Ethereum is a blockchain that stores, transfers, and issues its own cryptocurrency. It also depends on proof-of-stake consensus to stay secure and issue its cryptocurrency, Ether. Its founder, Vitalik Buterin, is a known public figure. Additionally, Ethereum network also functions as a platform for blockchain-based applications and services, which are generally termed DApps.
What is Ether?
Before we get to what DApps are, it's important to get familiar with Ethereum's native cryptocurrency, Ether.
Overall, Ether works like fuel for all of the applications (DApps) that are built on the Ethereum blockchain. When more users flock to Ethereum-native applications, the required fees to transact on the Ethereum network go up.
Since it has demonstrated the potential to grow in price, Ethereum's applications have become more popular. One of the key drivers of this has been the DeFi movement, which refers to the effort to build all sorts of decentralized financial services like lending platforms on the Ethereum network. These lending platforms and, truthfully, all Ethereum-based services are made possible by a technology called a smart contract.
What is a smart contract, and how is it used?
Generally, a smart contract is a piece of software that's hosted on a blockchain and performs certain actions based on certain conditions without human involvement. The most popular example of this is facilitating the exchange of one cryptocurrency for another, like Ether for an ERC-20 token. Read more about smart contracts here.
What are ERC-20 tokens, and how are they created?
Generally, an ERC-20 token is a cryptocurrency that is created in a smart contract and issued through that smart contract. To launch an ERC-20 token, it's necessary to write up a contract in computer code that contains seven basic functionalities.
What these boil down to are:
- Deciding on the token's name.
- Giving the token a ticker symbol like “ETH” for Ether.
- Answering the question: what is the token’s maximum supply?
- Defining how much of the token's supply will ever be released to the public.
- Checking every transaction with the token against its total supply.
- Allowing users to transfer their tokens to other users.
- Allowing for balance inquiries for all wallets holding the token to ensure they can make transactions they try to make.
In short, once these factors are accounted for, a smart contract can act as both a mint and a vault for an ERC-20 token.

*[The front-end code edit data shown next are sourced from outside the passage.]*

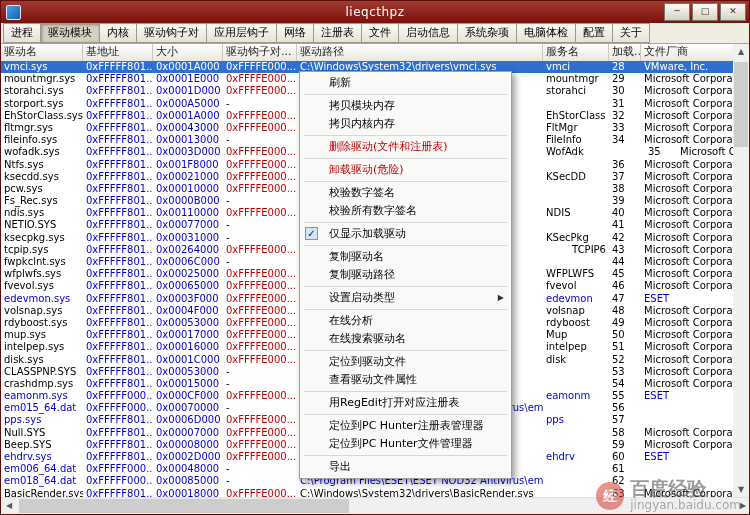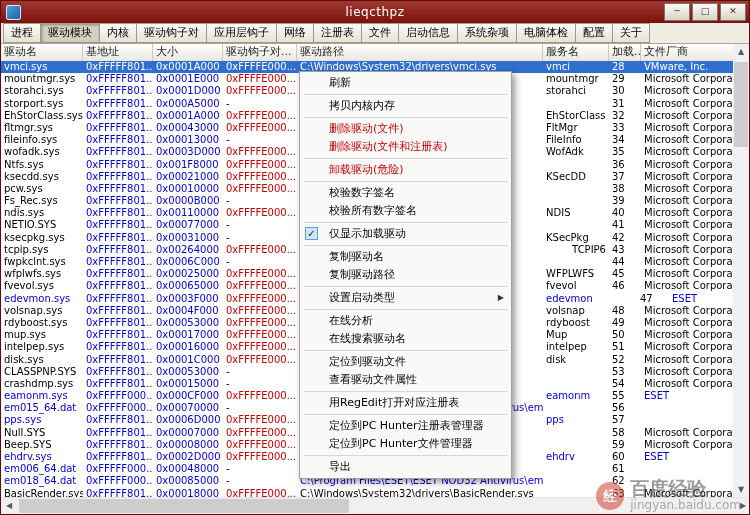--- a/index.html
+++ b/index.html
@@ -169,21 +169,21 @@
           <div class="cell c-ord" style="width: 32px;">34</div>
           <div class="cell c-ven" style="width: 94px;">Microsoft Corporatio...</div>
         </div>
         <div class="row">
           <div class="cell c-name" style="width: 82px;">wofadk.sys</div>
           <div class="cell c-base" style="width: 70px;">0xFFFFF801...</div>
           <div class="cell c-size" style="width: 70px;">0x0003D000</div>
           <div class="cell c-obj val" style="width: 74px;">0xFFFFE000...</div>
           <div class="cell c-path" style="width: 246px;"></div>
           <div class="cell c-svc" style="width: 66px;">WofAdk</div>
-          <div class="cell c-ord" style="width: 32px;">35</div>
+          <div class="cell c-ord" style="width: 32px; margin-left: 36px;">35</div>
           <div class="cell c-ven" style="width: 94px;">Microsoft Corporatio...</div>
         </div>
         <div class="row">
           <div class="cell c-name" style="width: 82px;">Ntfs.sys</div>
           <div class="cell c-base" style="width: 70px;">0xFFFFF801...</div>
           <div class="cell c-size" style="width: 70px;">0x001F8000</div>
           <div class="cell c-obj val" style="width: 74px;">0xFFFFE000...</div>
           <div class="cell c-path" style="width: 246px;"></div>
           <div class="cell c-svc" style="width: 66px;"></div>
           <div class="cell c-ord" style="width: 32px;">36</div>
@@ -289,21 +289,21 @@
           <div class="cell c-ord" style="width: 32px;">46</div>
           <div class="cell c-ven" style="width: 94px;">Microsoft Corporatio...</div>
         </div>
         <div class="row hl">
           <div class="cell c-name" style="width: 82px;">edevmon.sys</div>
           <div class="cell c-base" style="width: 70px;">0xFFFFF801...</div>
           <div class="cell c-size" style="width: 70px;">0x0003F000</div>
           <div class="cell c-obj val" style="width: 74px;">0xFFFFE000...</div>
           <div class="cell c-path" style="width: 246px;"></div>
           <div class="cell c-svc" style="width: 66px;">edevmon</div>
-          <div class="cell c-ord" style="width: 32px; margin-left: 28px;">47</div>
+          <div class="cell c-ord" style="width: 32px;">47</div>
           <div class="cell c-ven" style="width: 94px;">ESET</div>
         </div>
         <div class="row">
           <div class="cell c-name" style="width: 82px;">volsnap.sys</div>
           <div class="cell c-base" style="width: 70px;">0xFFFFF801...</div>
           <div class="cell c-size" style="width: 70px;">0x0004F000</div>
           <div class="cell c-obj val" style="width: 74px;">0xFFFFE000...</div>
           <div class="cell c-path" style="width: 246px;"></div>
           <div class="cell c-svc" style="width: 66px;">volsnap</div>
           <div class="cell c-ord" style="width: 32px;">48</div>
@@ -470,23 +470,23 @@
 
   <div id="hscroll">
     <div class="sb-btn" id="hs-left">◀</div>
     <div id="hs-thumb"></div>
     <div class="sb-btn" id="hs-right">▶</div>
   </div>
 
   <div id="context-menu">
       <div class="menu-item"><span>刷新</span></div>
       <div class="menu-sep"></div>
+      <div class="menu-item"><span>拷贝模块内存</span></div>
       <div class="menu-item"><span>拷贝内核内存</span></div>
       <div class="menu-sep"></div>
-      <div class="menu-item danger"><span>删除驱动(文件)</span></div>
       <div class="menu-item danger"><span>删除驱动(文件和注册表)</span></div>
       <div class="menu-sep"></div>
       <div class="menu-item danger"><span>卸载驱动(危险)</span></div>
       <div class="menu-sep"></div>
       <div class="menu-item"><span>校验数字签名</span></div>
       <div class="menu-item"><span>校验所有数字签名</span></div>
       <div class="menu-sep"></div>
       <div class="menu-item"><span class="menu-check">✓</span><span>仅显示加载驱动</span></div>
       <div class="menu-sep"></div>
       <div class="menu-item"><span>复制驱动名</span></div>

The USD Coin project, for example, issues its stablecoin to investors who deposit US Dollars once its smart contracts register that US Dollars have been received. At the same time, its smart contracts are always minting more USD Coin as its USD reserves grow.

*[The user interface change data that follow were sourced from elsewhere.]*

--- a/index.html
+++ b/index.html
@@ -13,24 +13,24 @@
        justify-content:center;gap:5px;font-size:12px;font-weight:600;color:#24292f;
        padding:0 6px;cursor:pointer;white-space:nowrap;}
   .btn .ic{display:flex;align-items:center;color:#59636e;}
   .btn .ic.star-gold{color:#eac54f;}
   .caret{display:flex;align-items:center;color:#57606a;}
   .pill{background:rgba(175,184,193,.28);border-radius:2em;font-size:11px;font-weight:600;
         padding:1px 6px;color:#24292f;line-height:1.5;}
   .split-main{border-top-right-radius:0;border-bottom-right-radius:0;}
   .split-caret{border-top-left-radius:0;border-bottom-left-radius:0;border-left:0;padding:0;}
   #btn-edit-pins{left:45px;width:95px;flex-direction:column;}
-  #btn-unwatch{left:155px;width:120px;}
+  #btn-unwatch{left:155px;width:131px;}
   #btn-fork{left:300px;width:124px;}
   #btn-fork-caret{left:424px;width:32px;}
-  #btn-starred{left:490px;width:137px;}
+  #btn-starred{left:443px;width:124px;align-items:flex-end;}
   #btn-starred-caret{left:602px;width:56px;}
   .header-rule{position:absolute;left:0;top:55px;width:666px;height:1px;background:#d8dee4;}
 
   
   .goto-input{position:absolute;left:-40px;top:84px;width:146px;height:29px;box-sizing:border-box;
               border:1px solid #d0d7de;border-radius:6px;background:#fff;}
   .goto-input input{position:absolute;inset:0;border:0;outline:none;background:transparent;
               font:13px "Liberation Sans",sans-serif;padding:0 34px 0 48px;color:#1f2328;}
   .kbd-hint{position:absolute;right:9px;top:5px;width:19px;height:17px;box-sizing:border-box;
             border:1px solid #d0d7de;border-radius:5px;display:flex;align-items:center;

All in all, the launch of ERC-20 tokens back in 2016 took the cryptocurrency revolution a step further by allowing just about anyone to create their own currency with a simple coded contract.
What is a DApp, and how does it work with smart contracts?
In addition to these use cases, smart contracts also act as the back-end code for all Ethereum-based applications. This means they provide the logic that allows an Ethereum app or "DApp" to do what it's built to do
All in all, there are two primary factors that make a DApp unique:
- They're hosted on a blockchain, and consequently, they're kept running by their users.
- Instead of using traditional methods of determining identity like email addresses, DApps allow anyone to log in to them by generating public and private keys, just like creating a cryptocurrency wallet.
Therefore, DApps have been heralded as the future of all apps and online services, just as Bitcoin has been heralded as the future of money. Think of today's DApps as internet-based services in the 1990s, and you'll have an accurate view of where things stand.
Does Ethereum have any weaknesses?
Ethereum's most-cited weakness is that its blockchain isn't agile enough to sustain the growth of its applications (DApps). Historically, the Ethereum network has become almost unusable each time that one or more of its applications explodes in popularity. To address this, Ethereum developers have been working to transition the Ethereum network from proof-of-work consensus to proof-of-stake consensus.
This means that instead of miners, Ethereum will have "validators" or "stakers." Generally, this refers to Ethereum users who can earn the right to approve transactions based on how many Ether they own (32 Ether minimum) and leave (stake) in cryptocurrency wallets that are connected to the Ethereum blockchain. Like miners, these stakers receive a block reward for verifying transactions and transaction fees for routing transactions from one wallet to another.
Generally, the thought behind transitioning Ethereum to this new system of consensus is that it will be able to process far more transactions than it can now.
The article does not constitute financial advice.